Ogni anno, a livello nazionale, aumenta sempre più il numero di infortuni, anche di grave entità, causati dall’uso, sempre più frequente, di petardi, botti e artifici pirotecnici per festeggiare la notte di Capodanno. Nonostante questi prodotti facciano ormai parte di tradizioni e abitudini consolidate, è notevole lo stress che il fragore può provocare su anziani, bambini, soggetti cardiopatici e animali domestici. Alla luce di questi fattori in molte città italiane ormai da anni i sindaci hanno emesso ordinanze di divieto di utilizzo dei petardi per festeggiare il passaggio al nuovo anno. Anche il comune di Monreale ha emesso lo scorso anno un’ordinanza, e starebbe valutando in queste ore di replicare. Dopo Roma potrebbe toccare anche Monreale: “Stiamo valutando l’ipotesi di vietare l’utilizzo di petardi a fine anno”, fa sapere Capizzi.

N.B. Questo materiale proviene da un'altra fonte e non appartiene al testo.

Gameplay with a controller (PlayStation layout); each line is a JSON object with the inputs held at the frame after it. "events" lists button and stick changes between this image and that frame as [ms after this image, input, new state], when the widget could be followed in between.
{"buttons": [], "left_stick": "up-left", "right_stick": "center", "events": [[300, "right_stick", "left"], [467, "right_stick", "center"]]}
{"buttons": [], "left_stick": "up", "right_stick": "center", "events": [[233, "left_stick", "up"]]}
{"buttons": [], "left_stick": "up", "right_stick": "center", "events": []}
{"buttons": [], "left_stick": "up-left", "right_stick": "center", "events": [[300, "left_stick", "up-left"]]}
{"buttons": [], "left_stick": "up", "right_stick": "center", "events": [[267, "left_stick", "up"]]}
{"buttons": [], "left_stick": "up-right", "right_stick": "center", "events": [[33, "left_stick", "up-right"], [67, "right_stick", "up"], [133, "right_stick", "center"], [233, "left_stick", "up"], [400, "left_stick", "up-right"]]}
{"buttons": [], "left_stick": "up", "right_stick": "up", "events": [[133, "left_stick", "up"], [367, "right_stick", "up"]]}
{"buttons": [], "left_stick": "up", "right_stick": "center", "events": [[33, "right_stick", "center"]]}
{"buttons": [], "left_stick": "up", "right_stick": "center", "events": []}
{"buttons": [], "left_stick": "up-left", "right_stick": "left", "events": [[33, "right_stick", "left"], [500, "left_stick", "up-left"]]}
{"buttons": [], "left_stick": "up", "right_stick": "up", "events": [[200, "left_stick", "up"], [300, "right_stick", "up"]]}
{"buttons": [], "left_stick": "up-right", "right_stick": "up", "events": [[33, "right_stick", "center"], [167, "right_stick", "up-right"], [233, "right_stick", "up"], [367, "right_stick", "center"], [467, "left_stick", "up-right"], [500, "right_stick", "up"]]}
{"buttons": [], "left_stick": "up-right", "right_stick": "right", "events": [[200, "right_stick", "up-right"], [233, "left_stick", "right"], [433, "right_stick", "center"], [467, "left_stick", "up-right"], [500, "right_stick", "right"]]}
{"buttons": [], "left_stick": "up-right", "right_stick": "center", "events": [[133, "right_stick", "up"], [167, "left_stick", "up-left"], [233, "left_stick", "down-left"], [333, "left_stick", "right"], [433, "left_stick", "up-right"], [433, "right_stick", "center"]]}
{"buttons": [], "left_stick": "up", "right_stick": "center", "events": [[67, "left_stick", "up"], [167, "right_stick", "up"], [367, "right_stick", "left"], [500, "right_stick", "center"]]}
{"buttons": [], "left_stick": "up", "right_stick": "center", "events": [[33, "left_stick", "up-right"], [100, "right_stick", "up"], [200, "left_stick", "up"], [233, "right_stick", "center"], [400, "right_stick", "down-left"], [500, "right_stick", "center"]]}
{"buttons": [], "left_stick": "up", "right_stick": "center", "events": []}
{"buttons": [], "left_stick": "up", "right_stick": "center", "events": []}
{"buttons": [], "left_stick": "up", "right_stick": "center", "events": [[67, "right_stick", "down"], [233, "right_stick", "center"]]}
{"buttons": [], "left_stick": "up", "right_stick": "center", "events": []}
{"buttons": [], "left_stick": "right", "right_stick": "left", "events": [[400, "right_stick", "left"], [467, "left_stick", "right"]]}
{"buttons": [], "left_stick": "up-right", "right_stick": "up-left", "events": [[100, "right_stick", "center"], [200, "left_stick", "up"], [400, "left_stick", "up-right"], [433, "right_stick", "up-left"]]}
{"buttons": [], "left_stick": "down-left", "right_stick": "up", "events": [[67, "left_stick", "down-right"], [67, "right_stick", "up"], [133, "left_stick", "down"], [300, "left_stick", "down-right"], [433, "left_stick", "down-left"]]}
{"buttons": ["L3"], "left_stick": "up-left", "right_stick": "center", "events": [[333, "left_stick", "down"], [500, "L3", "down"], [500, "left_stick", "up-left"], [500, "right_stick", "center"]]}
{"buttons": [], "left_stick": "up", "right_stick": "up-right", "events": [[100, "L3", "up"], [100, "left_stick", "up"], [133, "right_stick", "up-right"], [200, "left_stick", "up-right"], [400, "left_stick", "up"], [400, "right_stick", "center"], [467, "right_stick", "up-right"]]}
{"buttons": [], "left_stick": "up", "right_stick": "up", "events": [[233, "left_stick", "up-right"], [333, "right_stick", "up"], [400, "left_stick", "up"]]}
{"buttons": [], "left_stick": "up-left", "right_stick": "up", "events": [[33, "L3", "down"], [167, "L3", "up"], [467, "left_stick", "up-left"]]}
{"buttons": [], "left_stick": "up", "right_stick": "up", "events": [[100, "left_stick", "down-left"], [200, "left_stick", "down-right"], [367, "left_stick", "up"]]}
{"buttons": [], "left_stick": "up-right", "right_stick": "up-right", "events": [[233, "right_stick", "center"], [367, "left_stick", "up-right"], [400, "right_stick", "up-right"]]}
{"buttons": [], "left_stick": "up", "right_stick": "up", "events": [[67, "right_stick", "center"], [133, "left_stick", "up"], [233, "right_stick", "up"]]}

La violazione dell’eventuale Ordinanza comporterà l’applicazione di sanzioni amministrative, il sequestro del materiale pirotecnico utilizzato o illecitamente detenuto e la successiva confisca, fatte salve, inoltre, eventuali e ulteriori sanzioni penali.
Per alcuni il divieto di utilizzo non basta. Andrebbe vietata anche la vendita, così come è avvenuto a Monreale per gli alcolici in occasione della festa del SS. Crocifisso.